[WRITTEN REQUEST] Reproduce, word for word, every line of text that accompanies the items below, leaving the pictures out of your reply.

[RECORDS SHOWN]
──────────

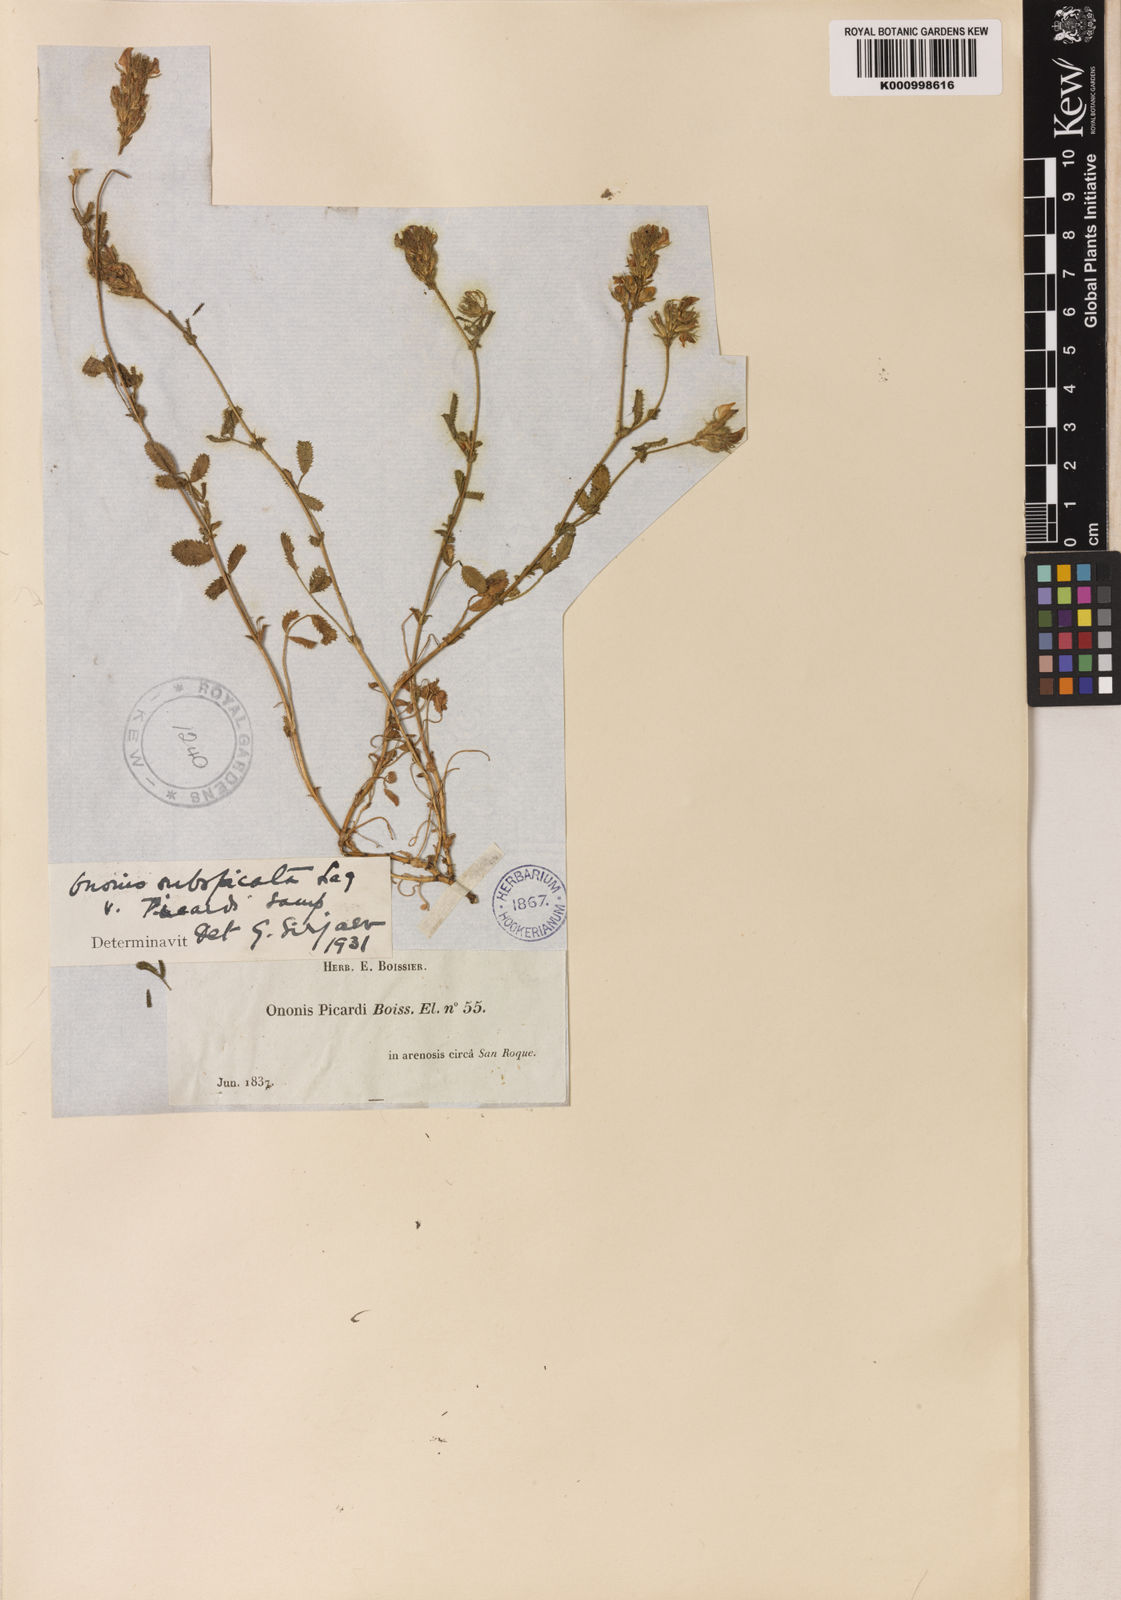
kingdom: Plantae
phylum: Tracheophyta
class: Magnoliopsida
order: Fabales
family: Fabaceae
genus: Ononis
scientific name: Ononis baetica
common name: Andalucian restharrow
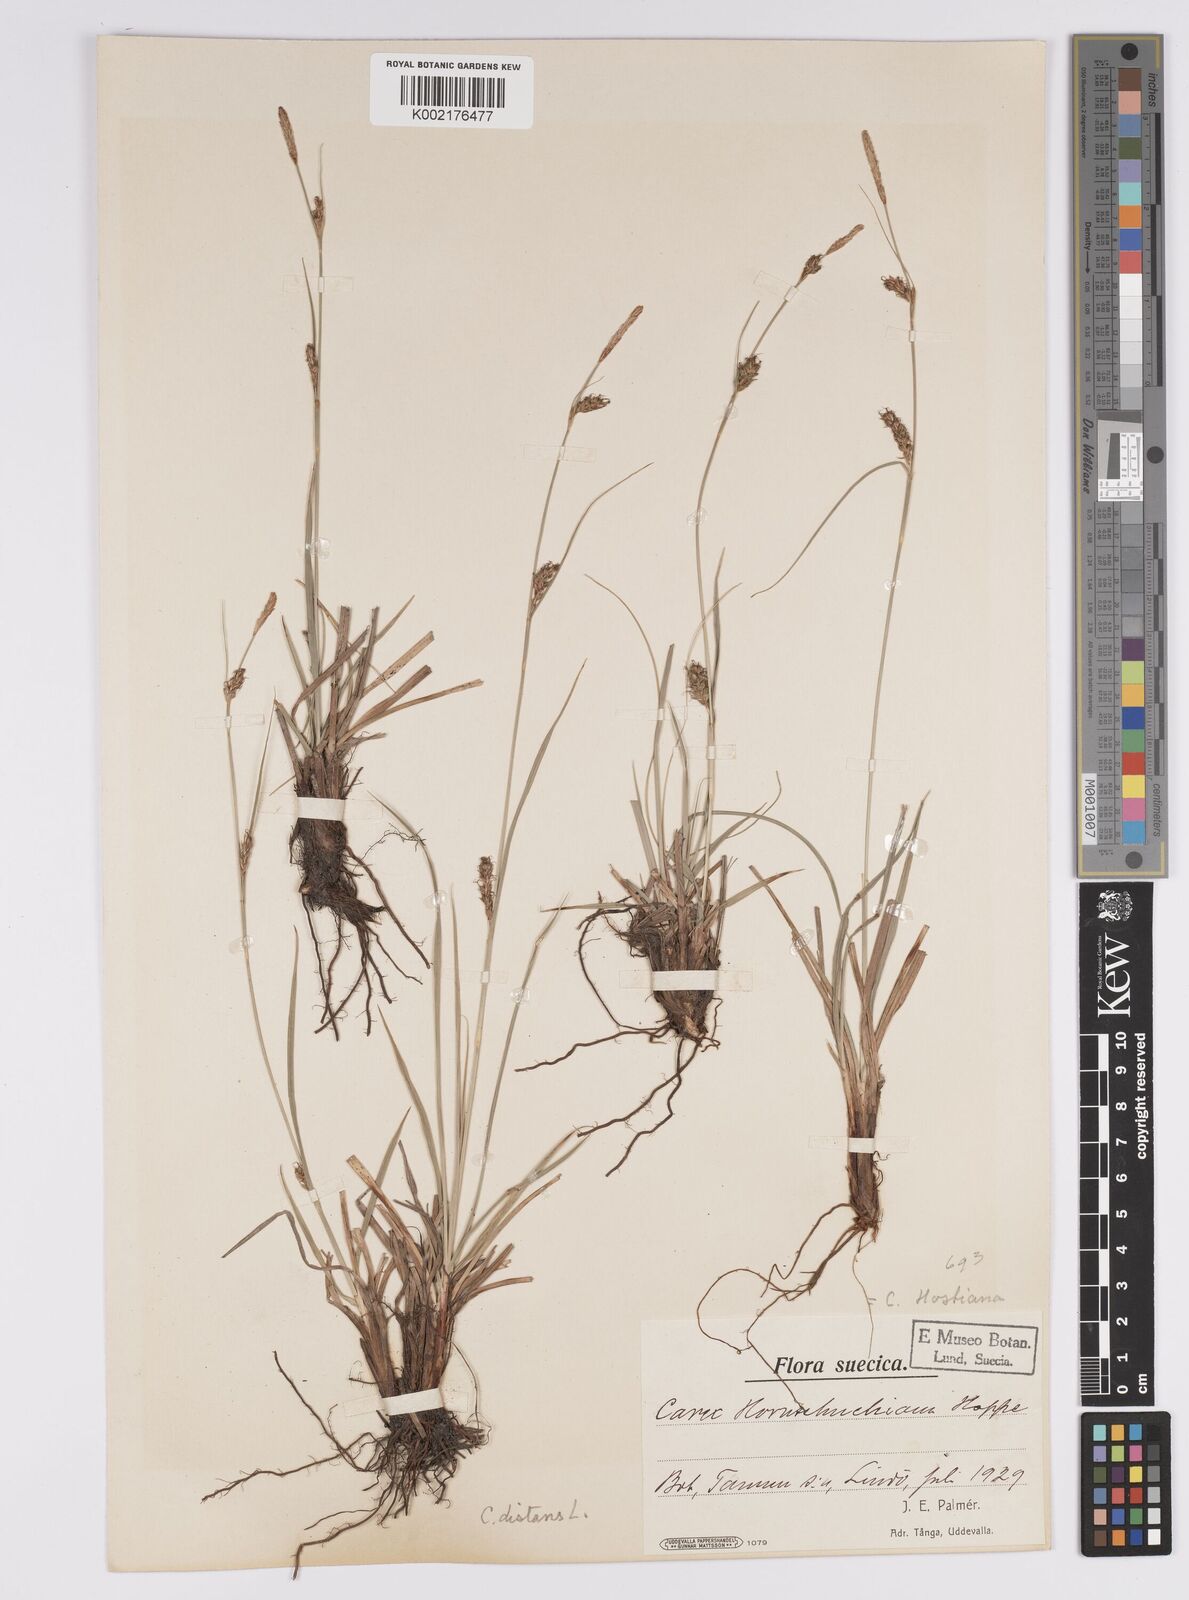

──────────

[SOLVED PROBLEM]
kingdom: Plantae
phylum: Tracheophyta
class: Magnoliopsida
order: Fabales
family: Fabaceae
genus: Ononis
scientific name: Ononis baetica
common name: Andalucian restharrow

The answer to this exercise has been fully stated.